Standing in the middle of Reeth showfield on Monday, it was hard to believe that only three-and-a-bit weeks previously I had stood almost on the same spot surrounded by utter devastation.
This year’s Reeth Show was testament writ large to the power of a community to come together and to recover from the flash flooding debacle of July 30.
The showfield, which had been strewn with wall rubble and other debris until cleared by a Herculean effort spearheaded by the Yorkshire YFCs, was a picture.
On a baking hot day with Fremington Edge shimmering in the heat and with Reeth Band entertaining the crowds in time-honoured fashion, almost the only clue to what had happened was the slight ‘give’ underfoot.

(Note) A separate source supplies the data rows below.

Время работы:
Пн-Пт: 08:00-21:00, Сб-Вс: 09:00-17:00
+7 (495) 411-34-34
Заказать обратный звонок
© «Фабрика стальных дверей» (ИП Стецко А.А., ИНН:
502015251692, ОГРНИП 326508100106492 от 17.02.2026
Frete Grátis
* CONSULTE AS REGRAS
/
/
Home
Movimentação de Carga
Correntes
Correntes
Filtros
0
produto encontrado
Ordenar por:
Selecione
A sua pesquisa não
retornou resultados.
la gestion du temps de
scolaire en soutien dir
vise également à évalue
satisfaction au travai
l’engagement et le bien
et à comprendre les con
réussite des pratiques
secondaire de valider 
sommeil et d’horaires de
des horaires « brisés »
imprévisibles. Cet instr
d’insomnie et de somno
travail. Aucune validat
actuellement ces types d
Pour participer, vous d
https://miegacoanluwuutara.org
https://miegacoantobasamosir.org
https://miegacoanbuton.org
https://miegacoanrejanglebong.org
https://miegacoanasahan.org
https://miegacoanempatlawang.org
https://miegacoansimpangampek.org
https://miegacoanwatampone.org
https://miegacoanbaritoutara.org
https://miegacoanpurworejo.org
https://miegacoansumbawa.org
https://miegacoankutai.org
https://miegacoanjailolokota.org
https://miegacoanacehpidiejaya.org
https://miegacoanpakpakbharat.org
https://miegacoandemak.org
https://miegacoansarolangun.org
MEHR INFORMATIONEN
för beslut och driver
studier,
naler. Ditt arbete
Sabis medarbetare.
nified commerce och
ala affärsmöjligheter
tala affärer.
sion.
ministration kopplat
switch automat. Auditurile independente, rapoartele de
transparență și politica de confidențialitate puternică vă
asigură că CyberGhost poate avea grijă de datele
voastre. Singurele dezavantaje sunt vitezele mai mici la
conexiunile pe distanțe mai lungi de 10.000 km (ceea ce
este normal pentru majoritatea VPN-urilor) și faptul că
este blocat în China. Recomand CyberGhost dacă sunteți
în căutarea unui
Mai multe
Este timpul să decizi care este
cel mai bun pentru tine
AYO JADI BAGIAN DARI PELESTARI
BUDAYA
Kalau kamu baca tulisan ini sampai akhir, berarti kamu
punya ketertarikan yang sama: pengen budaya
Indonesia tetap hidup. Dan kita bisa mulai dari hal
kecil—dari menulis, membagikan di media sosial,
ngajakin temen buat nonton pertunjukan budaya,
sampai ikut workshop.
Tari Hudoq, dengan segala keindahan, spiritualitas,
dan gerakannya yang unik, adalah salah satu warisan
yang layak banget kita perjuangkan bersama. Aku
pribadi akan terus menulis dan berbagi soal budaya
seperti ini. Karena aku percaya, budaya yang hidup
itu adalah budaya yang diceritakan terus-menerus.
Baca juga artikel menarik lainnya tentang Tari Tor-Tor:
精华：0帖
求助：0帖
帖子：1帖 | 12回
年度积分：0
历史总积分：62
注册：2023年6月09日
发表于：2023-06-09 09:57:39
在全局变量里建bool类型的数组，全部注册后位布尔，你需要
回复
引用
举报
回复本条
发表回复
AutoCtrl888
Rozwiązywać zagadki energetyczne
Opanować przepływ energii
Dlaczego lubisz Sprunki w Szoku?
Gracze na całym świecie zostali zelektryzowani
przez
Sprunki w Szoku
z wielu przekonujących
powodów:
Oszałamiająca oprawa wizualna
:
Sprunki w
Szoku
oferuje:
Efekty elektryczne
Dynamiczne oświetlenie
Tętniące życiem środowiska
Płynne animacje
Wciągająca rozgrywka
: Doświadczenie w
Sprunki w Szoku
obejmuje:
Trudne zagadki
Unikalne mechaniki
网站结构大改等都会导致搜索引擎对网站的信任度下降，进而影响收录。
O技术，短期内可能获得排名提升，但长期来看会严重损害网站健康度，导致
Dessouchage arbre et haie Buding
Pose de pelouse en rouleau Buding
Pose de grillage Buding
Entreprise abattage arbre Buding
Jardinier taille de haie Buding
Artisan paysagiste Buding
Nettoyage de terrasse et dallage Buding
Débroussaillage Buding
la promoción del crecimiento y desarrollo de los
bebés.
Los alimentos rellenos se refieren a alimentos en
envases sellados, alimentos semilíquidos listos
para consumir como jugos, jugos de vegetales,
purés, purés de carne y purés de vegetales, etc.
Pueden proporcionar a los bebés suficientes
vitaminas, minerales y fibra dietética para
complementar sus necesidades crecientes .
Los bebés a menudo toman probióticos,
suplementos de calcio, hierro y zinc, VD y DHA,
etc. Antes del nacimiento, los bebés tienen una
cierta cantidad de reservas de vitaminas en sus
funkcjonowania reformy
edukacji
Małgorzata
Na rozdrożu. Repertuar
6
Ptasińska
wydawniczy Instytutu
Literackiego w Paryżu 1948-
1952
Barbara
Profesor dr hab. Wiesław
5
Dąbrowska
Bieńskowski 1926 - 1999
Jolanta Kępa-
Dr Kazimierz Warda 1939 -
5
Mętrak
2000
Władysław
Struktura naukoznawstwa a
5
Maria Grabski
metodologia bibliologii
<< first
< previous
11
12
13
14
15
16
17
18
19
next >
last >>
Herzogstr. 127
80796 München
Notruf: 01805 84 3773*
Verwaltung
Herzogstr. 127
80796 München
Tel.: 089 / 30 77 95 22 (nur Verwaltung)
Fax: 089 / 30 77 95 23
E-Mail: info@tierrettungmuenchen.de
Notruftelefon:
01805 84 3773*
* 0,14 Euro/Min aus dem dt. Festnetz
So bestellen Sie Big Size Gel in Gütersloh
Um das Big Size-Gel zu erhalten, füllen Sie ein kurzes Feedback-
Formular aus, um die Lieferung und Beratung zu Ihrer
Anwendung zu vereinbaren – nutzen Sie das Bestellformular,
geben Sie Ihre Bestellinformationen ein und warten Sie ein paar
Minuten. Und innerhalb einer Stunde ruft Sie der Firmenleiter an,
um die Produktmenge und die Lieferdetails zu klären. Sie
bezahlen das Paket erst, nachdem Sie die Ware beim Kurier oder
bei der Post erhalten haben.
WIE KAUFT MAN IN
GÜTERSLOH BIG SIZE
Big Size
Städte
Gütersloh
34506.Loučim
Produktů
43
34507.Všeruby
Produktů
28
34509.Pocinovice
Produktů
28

It was a magnificent show attended by around 5,000 people anxious to show their support for the Swaledale community. From the organisers, to the exhibitors – many of whom had been victims of the floods – to the stand and stallholders, and visitors, there was a sense of dogged defiance. Whatever Nature could throw at us, we would bounce back. The show would go on.
Perhaps nothing epitomised that spirit more than the dry-stone walling competition. Always a popular feature of Dales shows, the Reeth contest was keenly fought. It was highly symbolic of the process of rebuilding and renewal that is now well underway in the area.
The Swaledale Mountain Rescue Team stand was one of the busiest. Like me, many people were keen to express their appreciation for the work the team did on the day of the floods and in the immediate aftermath.
It was also good to see tickets selling fast for the Swaledale and Arkengarthdale Flood Fundraising Team’s grand prize draw which will be held in November with proceeds going to victims, and the first bids being taken for a big fundraising auction at Tennants in Leyburn in October.
A Dales show wouldn’t be a Dales show without the team from Gayle Mill Trust, led by William and Claire Lambert, demonstrating their heritage craft skills, an ice cream from Brymor (the queue was epic!) and something tasty from Lindsey McIntyre’s Burger Queen van.
As well as viewing some of the great looking sheep and bumping into sheep steward and flood victim Doug Barningham who I had met in the immediate aftermath of the flood, my family spent time in the big tent looking at the very tempting cakes, biscuits and other baked goods.
Finally, I thought the Yorkshire Dales Moorland Group’s stand was particularly relevant this year. The group shouts about the positive environmental, conservation, economic and social benefits of managed moorland.
The environmental benefit of heather moorland management is becoming more important as part of our efforts to combat climate change, lessening the impact of increasingly-frequent rainfall events like the one which caused such havoc on July 30.
The moorland managers who make up the group are working hard to enable the purple heather-clad moorland to hold more water through slowing the flow off the tops, encouraging the growth of sphagnum moss - the magical stuff which ultimately creates peat (and which holds more than twice as much of the world’s carbon as forests).
While this isn’t in itself the solution to the flooding problems we have faced in recent years, it most definitely has an important part to play. I have and will continue to support efforts to protect and restore our precious moorland, not just in the Dales but on the North York Moors – a family ascent of Black Hambleton was also part of our bank holiday weekend activities.